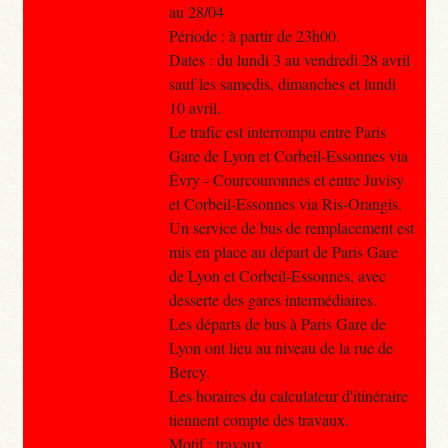
au 28/04
Période : à partir de 23h00.
Dates : du lundi 3 au vendredi 28 avril
sauf les samedis, dimanches et lundi
10 avril.
Le trafic est interrompu entre Paris
Gare de Lyon et Corbeil-Essonnes via
Évry - Courcouronnes et entre Juvisy
et Corbeil-Essonnes via Ris-Orangis.
Un service de bus de remplacement est
mis en place au départ de Paris Gare
de Lyon et Corbeil-Essonnes, avec
desserte des gares intermédiaires.
Les départs de bus à Paris Gare de
Lyon ont lieu au niveau de la rue de
Bercy.
Les horaires du calculateur d'itinéraire
tiennent compte des travaux.
Motif : travaux.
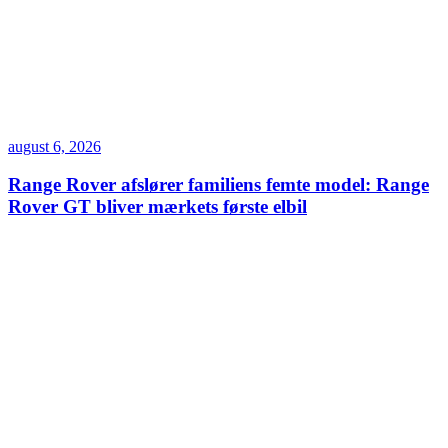
august 6, 2026
Range Rover afslører familiens femte model: Range
Rover GT bliver mærkets første elbil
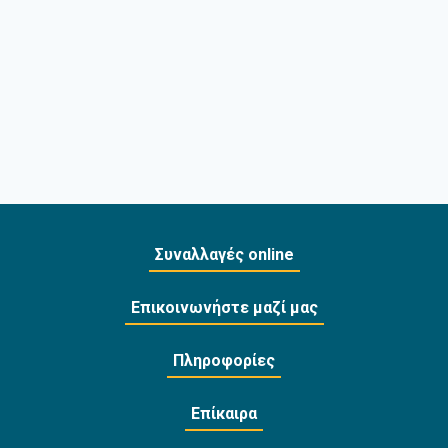
Συναλλαγές online
Επικοινωνήστε μαζί μας
Πληροφορίες
Επίκαιρα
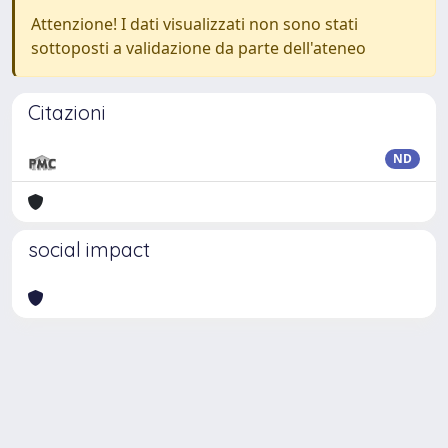
Attenzione! I dati visualizzati non sono stati
sottoposti a validazione da parte dell'ateneo
Citazioni
ND
social impact
Powered by
IRIS
-
about IRIS
-
Utilizzo dei cookie
Copyright © 2026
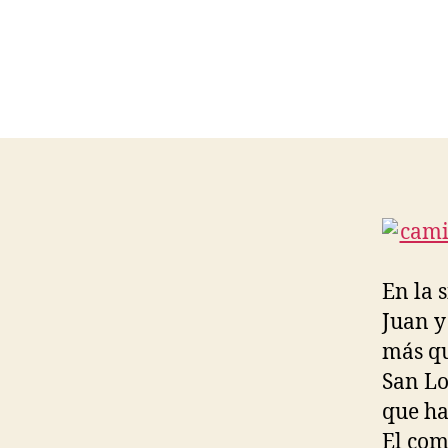
En la 
Juan y
más qu
San Lo
que ha
El com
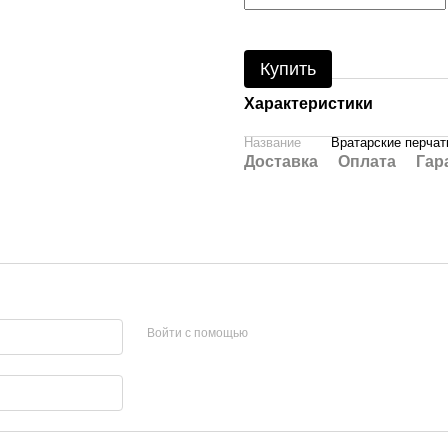
Купить
Характеристики
Название
Вратарские перчатк
Доставка
Оплата
Гар
Войти с помощью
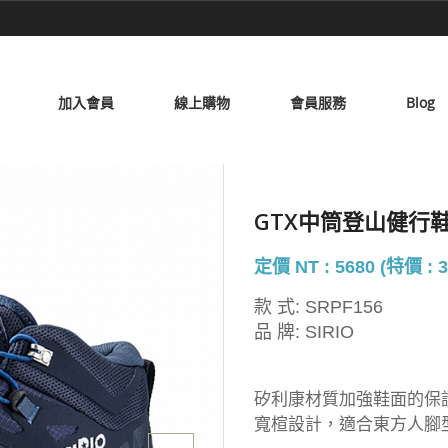
加入會員
線上購物
會員服務
Blog
GTX中筒登山健行鞋(
定價 NT : 5680 (特價 : 3
款 式:
SRPF156
品 牌:
SIRIO
矽利康材質加強鞋面的保
寬楦設計，適合東方人腳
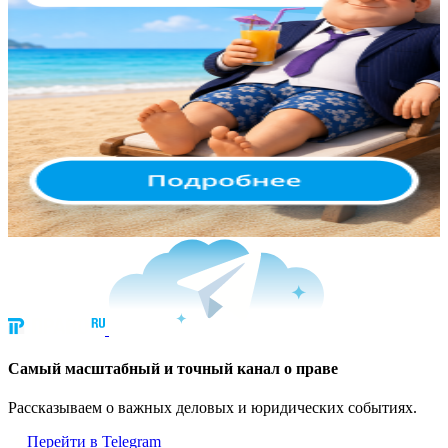
Cамый масштабный и точный канал о праве
Рассказываем о важных деловых и юридических событиях.
Перейти в Telegram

=-=-=-=-=

- EXERCISE: Switch each "Corbeil-Essonnes" in the rows above to "Melun" and write out all the lines again with nothing else changed. Leave the pictures out.

- TASK RESPONSE:
au 28/04
Période : à partir de 23h00.
Dates : du lundi 3 au vendredi 28 avril
sauf les samedis, dimanches et lundi
10 avril.
Le trafic est interrompu entre Paris
Gare de Lyon et Melun via
Évry - Courcouronnes et entre Juvisy
et Melun via Ris-Orangis.
Un service de bus de remplacement est
mis en place au départ de Paris Gare
de Lyon et Melun, avec
desserte des gares intermédiaires.
Les départs de bus à Paris Gare de
Lyon ont lieu au niveau de la rue de
Bercy.
Les horaires du calculateur d'itinéraire
tiennent compte des travaux.
Motif : travaux.
august 6, 2026
Range Rover afslører familiens femte model: Range
Rover GT bliver mærkets første elbil
Συναλλαγές online
Επικοινωνήστε μαζί μας
Πληροφορίες
Επίκαιρα
Attenzione! I dati visualizzati non sono stati
sottoposti a validazione da parte dell'ateneo
Citazioni
ND
social impact
Powered by
IRIS
-
about IRIS
-
Utilizzo dei cookie
Copyright © 2026
En la 
Juan y
más qu
San Lo
que ha
El com
Купить
Характеристики
Название
Вратарские перчатк
Доставка
Оплата
Гар
Войти с помощью
加入會員
線上購物
會員服務
Blog
GTX中筒登山健行鞋(
定價 NT : 5680 (特價 : 3
款 式:
SRPF156
品 牌:
SIRIO
矽利康材質加強鞋面的保
寬楦設計，適合東方人腳
Cамый масштабный и точный канал о праве
Рассказываем о важных деловых и юридических событиях.
Перейти в Telegram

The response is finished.